===== Texte fourni

Le défaut grec est susceptible, à ce titre, d’avoir des conséquences importantes : une réévaluation du risque des Etats et des banques, et donc une hausse des taux d'intérêt ; un écartement des spreads entre les Etats rigoureux et les autres, et donc des risques accrus de spirales d'endettement chez ces derniers ; une mise a l’épreuve de la zone euro. Car après la Grèce, qui peut garantir que la contagion s’arrêtera aux portes de l’Espagne ou du Portugal ?
 
3. La principale avancée du Sommet en termes d’instrument - l’élargissement du périmètre d’intervention du fonds de secours européen (FESF) - devra être confirmée dans les faits. Angela Merkel a obtenu que toute intervention sur les marchés secondaires fasse l’objet d’une décision à l’unanimité et de la qualification par la BCE d’une situation exceptionnelle sur les marchés. Et les moyens du FESF n’ont pas été augmentés. Or, il faudra beaucoup d'argent au FESF pour assumer ses nouvelles responsabilités, si la crise se prolonge au cours des prochains mois en Europe. De même, l’articulation des nouveaux champs de responsabilité du FESF et de l’action de la Banque centrale européenne reste peu claire.
 
L’accord lui même a besoin d'être ratifié, notamment sur l’extension du rôle du FESF, ce qui peut donner lieu a des situations de crise provoquées par les Parlements des pays du Nord.
 
4. La vraie limite de ce sommet, toutefois, est qu’il ne résout pas le problème de « l’aléa moral » et qu’il ne dégage pas de ressources supplémentaires pour faire face aux crises.
 
L’Allemagne a imposé une participation du secteur privé pour éviter l’aléa moral : si les acheteurs d’obligations grecques bénéficient de taux plus élevés en contrepartie d’un risque plus important de défaut, il faut qu’ils paient si le risque se matérialise. Ils paieront donc environ 20 % de la valeur des créances.  C’est beaucoup pour les investisseurs de long terme qui avaient acheté les dettes grecques avant la crise, en faisant un pari erroné sur l’intégration européenne. Mais pour ceux qui ont acheté de la dette grecque dans les derniers mois, décotée de 40 à 50 % par rapport à sa valeur faciale, c’est une superbe opération.
 
Ce défaut pourrait coûter cher au contribuable européen. Qui donc peut affirmer que le FESF n’aura pas à annuler demain une partie des dettes qu’il aura reprises ?

==========
===== Données recueillies

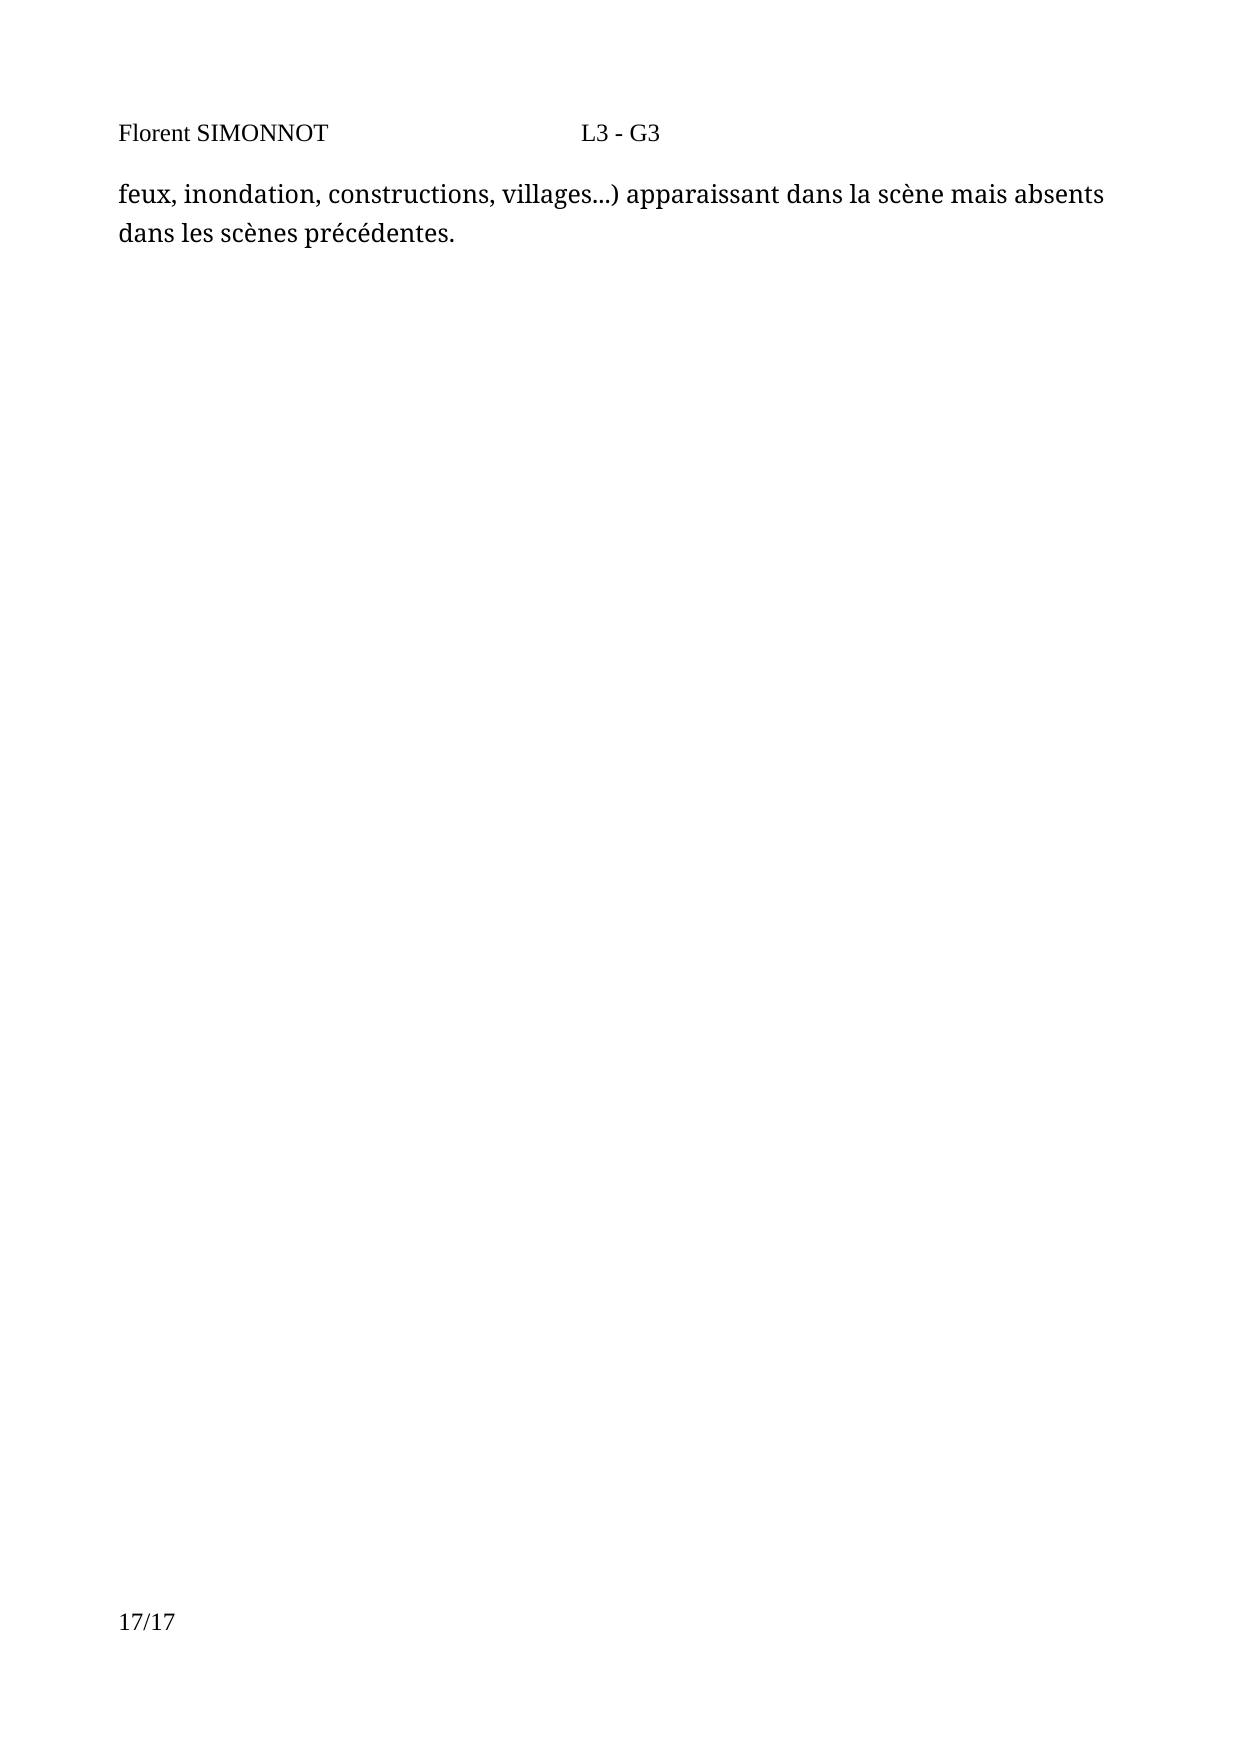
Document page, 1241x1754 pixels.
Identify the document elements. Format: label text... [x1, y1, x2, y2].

text feux, inondation, constructions, villages...) apparaissant dans la scène mais absents dans les scènes précédentes. [118, 176, 1123, 249]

==========

**Consigne à suivre**
Reproduisez sans rien changer le passage du texte sur le défaut grec qui s'ouvre sur les mots contenant « Ce défaut pourrait » et se termine par « aura reprises ? ».

**Votre réponse**
Ce défaut pourrait coûter cher au contribuable européen. Qui donc peut affirmer que le FESF n’aura pas à annuler demain une partie des dettes qu’il aura reprises ?